Engineering a scaffold based therapy for corneal regeneration

Approximately 1 in 30 Europeans experiences sight loss at some point in their lives. Corneal blindness resulting from disease, physical injury or chemical burns are among the most common causes of blindness worldwide affecting millions of people. These conditions have a considerable economic and social impact on the lives of people across Europe. In many cases corneal transplants can restore vision however the shortage of donor corneas suitable for transplantation has necessitated the development of alternative treatments. One such approach is to engineer a biomaterial based scaffold that can replace the damaged cornea and promote regeneration after transplantation. The overall objective of this project is to engineer novel smart scaffolds suitable for corneal transplantation as an alternative to donate corneas. To do this effectively, it is vital to understand how different biochemical and biophysical stimuli affect the regenerative capacity of the patients cells and then use this information to optimize the scaffold design. Therefore this project addressed the following aims: (1) Determine of the chemical and biochemical cues that control corneal cell behavior; (2) Identify of how corneal cells physical and mechanical environment affects their behavior; (3) establish an in vitro culture system to culture corneal tissue and (4) design and fabricate scaffolds that incorporate chemical and physical cues to induce tissue formation

The effect that different biochemical reagents have on corneal cells has been evaluated and a number of reagents identified that are suitable for incorporation into our scaffolds. For example, chemicals such as ascorbic acid, retinoic acid, insulin like growth factor 1 were found to support more normal corneal stromal cell behavior while transforming growth factor beta resulted in the cell acting more like wound healing cells. The influence that the physical environment, including stiffness, topography and fluid flow, has on the cells has also been characterized and provides useful information for our scaffold design and materials selection. Substrates with a low stiffness were found to be better at maintaining epithelial progenitor cells while stiffer substrates made these cell more like mature epithelial cells. Aligned microchannels were shown to control cell orientation, migration and enhance a native corneal stromal cell type. The effect of fluid shear stress on cells was evaluated using a bioreactor system this stress was shown to improve stratification of corneal epithelial cells, which is important in generating functional, transplantable tissue.
A number of different materials processing techniques have been examined and optimized to fabricate smart scaffolds capable of supporting tissue regeneration. Scaffold suitable for corneal transplantation have been developed using biomaterials such as silk fibroin and decellularized porcine corneal tissue. Decellularized porcine corneas were successfully recellularized using human cells and evaluated ex-vivo and in-vivo. Silk fibroin was combined with retinoic acid and riboflavin to generate a biomaterial scaffold that could control the behavior of corneal stromal cells.
These results of this research has been published in peer-review journals and are available in open access repositories.

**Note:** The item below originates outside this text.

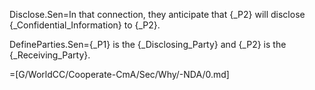 Disclose.Sen=In that connection, they anticipate that {_P2} will disclose {_Confidential_Information} to {_P2}.

DefineParties.Sen={_P1} is the {_Disclosing_Party} and {_P2} is the {_Receiving_Party}.

=[G/WorldCC/Cooperate-CmA/Sec/Why/-NDA/0.md]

The influence of different chemical and physical environments on corneal epithelial and stromal cells has been established in this project. This information enhances our fundamental understanding of how corneal cells behave and react in the presence of specific stimuli and could be used to optimize cell culture conditions and improve scaffold design. Novel scaffold production technology has been developed and evaluated during this project including a new methods of generating aligned nanofiber scaffolds and a new method of recellularizing decellularized corneas by sectioning the scaffolds and incorporating cell seeded hydrogels between each layer. The outcome of this research will improve the quality of life of patients suffering from corneal blindness across Europe.